Other recent research that evaluated more than 146,000 people in the State of Utah in the US linked the peaks of particle contamination to 2.5 microns with a significant increase in the incidence of acute diseases in the lower respiratory tract of people from all ages (4). Many of the cases of respiratory infections suffered by children and adults in the Metropolitan Area of Monterrey are probably also explained by air pollution.
Modifying the policies that have established the way in which the Metropolitan Area of Monterrey has been developing, and which have caused, among other negative impacts, the high air pollution, is not an easy task. It is forced that these negative impacts on health and the economy and include in the discussions of the new projects of another will be followed by the community assuming the costs of externalities
- Villa, V., Andara, G. G, Reyna, R. and Mejía, G. (2008). Economic benefits of PM10 reduction in the MMA. Proceedings of the A&WMA’s 101th Annual Conference and Exhibition. Portland, Oregon. June 24–27.
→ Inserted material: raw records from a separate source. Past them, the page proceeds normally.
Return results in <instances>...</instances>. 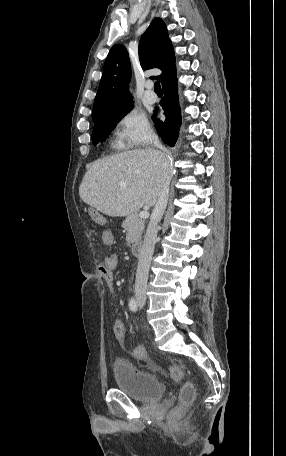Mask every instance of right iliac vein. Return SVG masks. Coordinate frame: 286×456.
I'll return each instance as SVG.
<instances>
[{"instance_id":"obj_1","label":"right iliac vein","mask_w":286,"mask_h":456,"mask_svg":"<svg viewBox=\"0 0 286 456\" xmlns=\"http://www.w3.org/2000/svg\"><path fill=\"white\" fill-rule=\"evenodd\" d=\"M138 301H139L140 303H143L145 300H144V298H142V297H138Z\"/></svg>"}]
</instances>
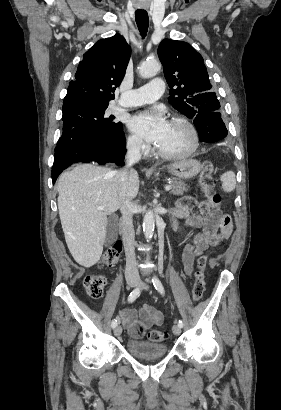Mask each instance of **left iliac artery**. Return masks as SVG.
Here are the masks:
<instances>
[{
    "mask_svg": "<svg viewBox=\"0 0 281 410\" xmlns=\"http://www.w3.org/2000/svg\"><path fill=\"white\" fill-rule=\"evenodd\" d=\"M152 283H153L155 289H156L161 295H164V294H165L164 287H163L161 281H160L156 276H153V278H152ZM178 325H179L180 327H183V321H182V320H179V321H178Z\"/></svg>",
    "mask_w": 281,
    "mask_h": 410,
    "instance_id": "left-iliac-artery-1",
    "label": "left iliac artery"
}]
</instances>
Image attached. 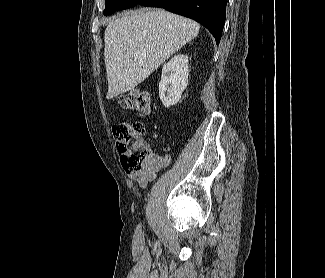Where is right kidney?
Instances as JSON below:
<instances>
[{
  "mask_svg": "<svg viewBox=\"0 0 325 278\" xmlns=\"http://www.w3.org/2000/svg\"><path fill=\"white\" fill-rule=\"evenodd\" d=\"M188 56L176 55L163 65L159 97L165 107L178 103L188 85Z\"/></svg>",
  "mask_w": 325,
  "mask_h": 278,
  "instance_id": "1",
  "label": "right kidney"
}]
</instances>
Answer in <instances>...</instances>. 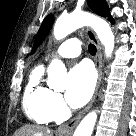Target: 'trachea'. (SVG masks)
I'll return each instance as SVG.
<instances>
[{"instance_id":"obj_1","label":"trachea","mask_w":136,"mask_h":136,"mask_svg":"<svg viewBox=\"0 0 136 136\" xmlns=\"http://www.w3.org/2000/svg\"><path fill=\"white\" fill-rule=\"evenodd\" d=\"M88 50L90 54L95 55L96 54V47L92 44L89 45Z\"/></svg>"}]
</instances>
- Ramirez-Sanchez, Hermes Ulises; Andrade-Garcia, María Dolores; Gonzalez-Castañeda, Miguel Ernesto , Celis-De La Rosa, Alfredo de Jesús. (2006). Contaminantes atmosféricos y su correlación con infecciones agudas de las vías respiratorias en niños de Guadalajara, Jalisco. Salud pública Méx, vol.48, n.5, pp.385-394. ISSN 0036-3634.
- Hernández, Leticia; Téllez, Martha Ma.; Sanin, Luz Elena; Lacasaña, Marina; Campos, Armando; Romieu, Isabelle. (2000). Relación entre consultas a urgencias por enfermedad respiratoria y contaminación atmosférica en Ciudad Juárez, Chihuahua Salud Pública de México, vol. 42, núm. 4, julio-agos, 2000 Instituto Nacional de Salud Pública Cuernavaca, México.
- Bishop K. C., Ketcham J.O. Kuminoff N.Y. (2018). Hazed and confused: The effects of air pollution on dementia. NBER, Working papers series. 65pp.
- Informe Nacional de Calidad del Aire 2015, México (2016) Instituto Nacional de Ecología y Cambio Climático, 174 pp.
- Horne et al. (2018). Short term elevation of fine particulate matter air pollution and acute lower respiratory infection. American Journal of Respiratory and Critic Care Medicine Vol. 198. No. 6. 39pp.